Comment 2 for bug 1667055

Revision history for this message
Ihar Hrachyshka (ihar-hrachyshka) wrote :

What I see in the logs is:

http://logs.openstack.org/94/487194/2/check/gate-neutron-dsvm-fullstack-ubuntu-xenial/e868687/testr_results.html.gz

When router is created, it's first committed to db, then it's scheduled to agents, and finally the result of the create operation is returned.

If we look at request-id of the create operation, we see the following in neutron-server log:

2017-08-28 23:49:25.722 32562 DEBUG neutron.scheduler.l3_agent_scheduler [req-e20d202e-025a-4bb5-9c64-7f4182037d44 - - - - -] Router 12c8a31d-6077-4096-89cb-d64b98bb88c1 is scheduled to L3 agent 2c2ed21e-e788-482d-844d-d11eb6145788 with binding_index 1 bind_router /opt/stack/new/neutron/neutron/scheduler/l3_agent_scheduler.py:225

We don't see this request scheduling the router to another agent.

Though around same time we see another log message that talks about scheduling the router to that other agent:

2017-08-28 23:49:27.274 32565 DEBUG neutron.scheduler.l3_agent_scheduler [req-eb2181a8-2d02-4fec-847d-e7e870d411c3 - - - - -] Router 12c8a31d-6077-4096-89cb-d64b98bb88c1 is scheduled to L3 agent d8edd5b8-ec1e-4cdf-9e35-93f258e65230 with binding_index 2 bind_router /opt/stack/new/neutron/neutron/scheduler/l3_agent_scheduler.py:225

You can notice that the request-id is different.

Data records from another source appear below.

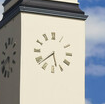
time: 5:38
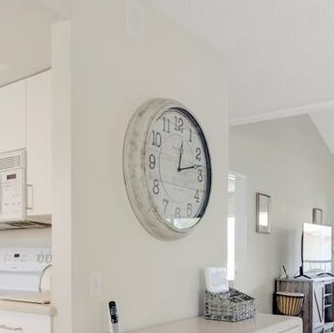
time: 12:12
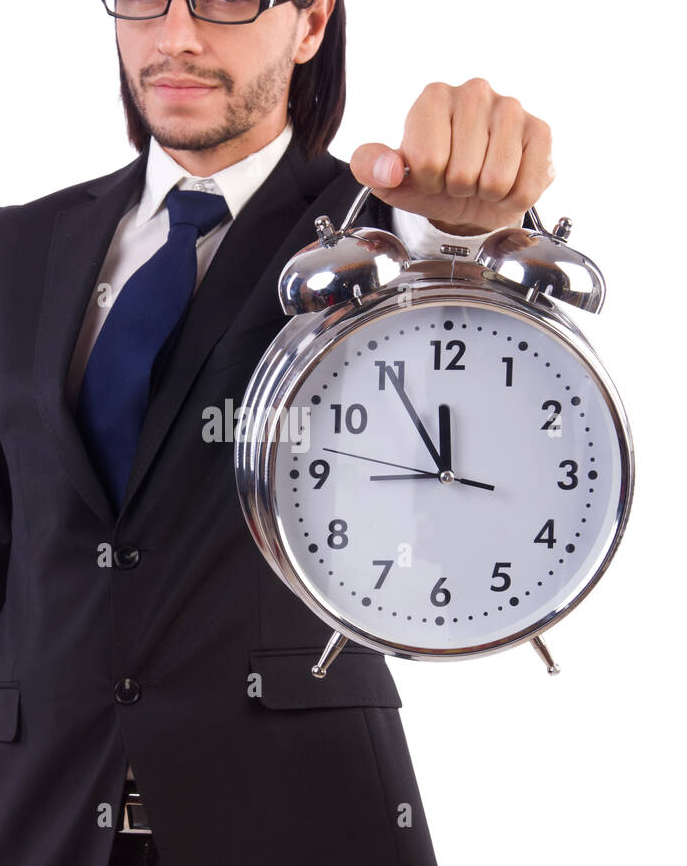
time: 11:55
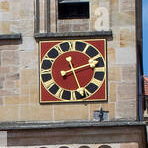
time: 11:11
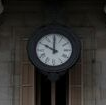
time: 10:00
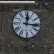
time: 12:16
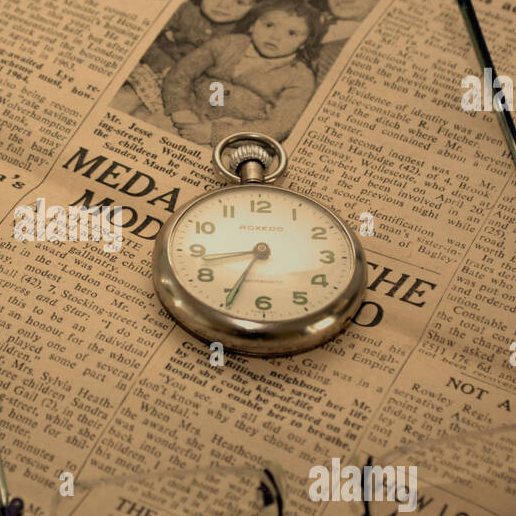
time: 8:34
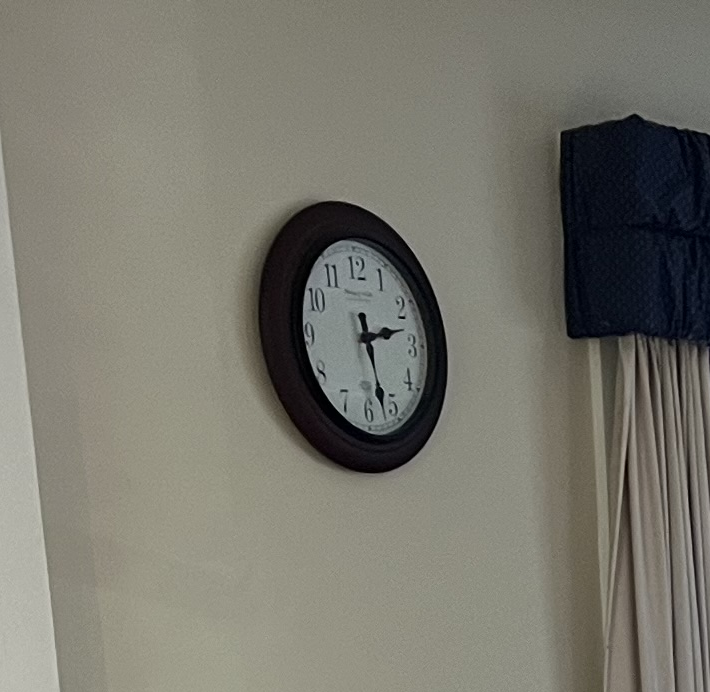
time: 2:27
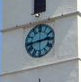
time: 2:43
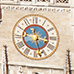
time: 3:27
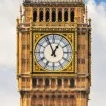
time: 12:56
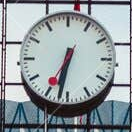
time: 6:32
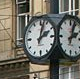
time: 2:02
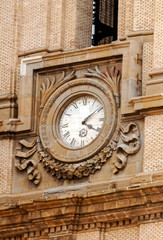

This request came from the affected l3 agent:

2017-08-28 23:49:25.073 677 DEBUG oslo_service.periodic_task [req-eb2181a8-2d02-4fec-847d-e7e870d411c3 - - - - -] Running periodic task L3NATAgentForTest.periodic_sync_routers_task run_periodic_tasks /opt/stack/new/neutron/.tox/dsvm-fullstack/local/lib/python2.7/site-packages/oslo_service/periodic_task.py:215
2017-08-28 23:49:25.073 677 DEBUG neutron.agent.l3.agent [req-eb2181a8-2d02-4fec-847d-e7e870d411c3 - - - - -] Starting fullsync periodic_sync_routers_task periodic_sync_routers_task /opt/stack/new/neutron/neutron/agent/l3/agent.py:569

I suspect that there is a race condition between those two requests (one from api user, another from l3 agent rpc) that results in a binding missing/not seen by the next api request that fetches l3 agents for the router.

It would be nice if someone from HA folks look at the logs.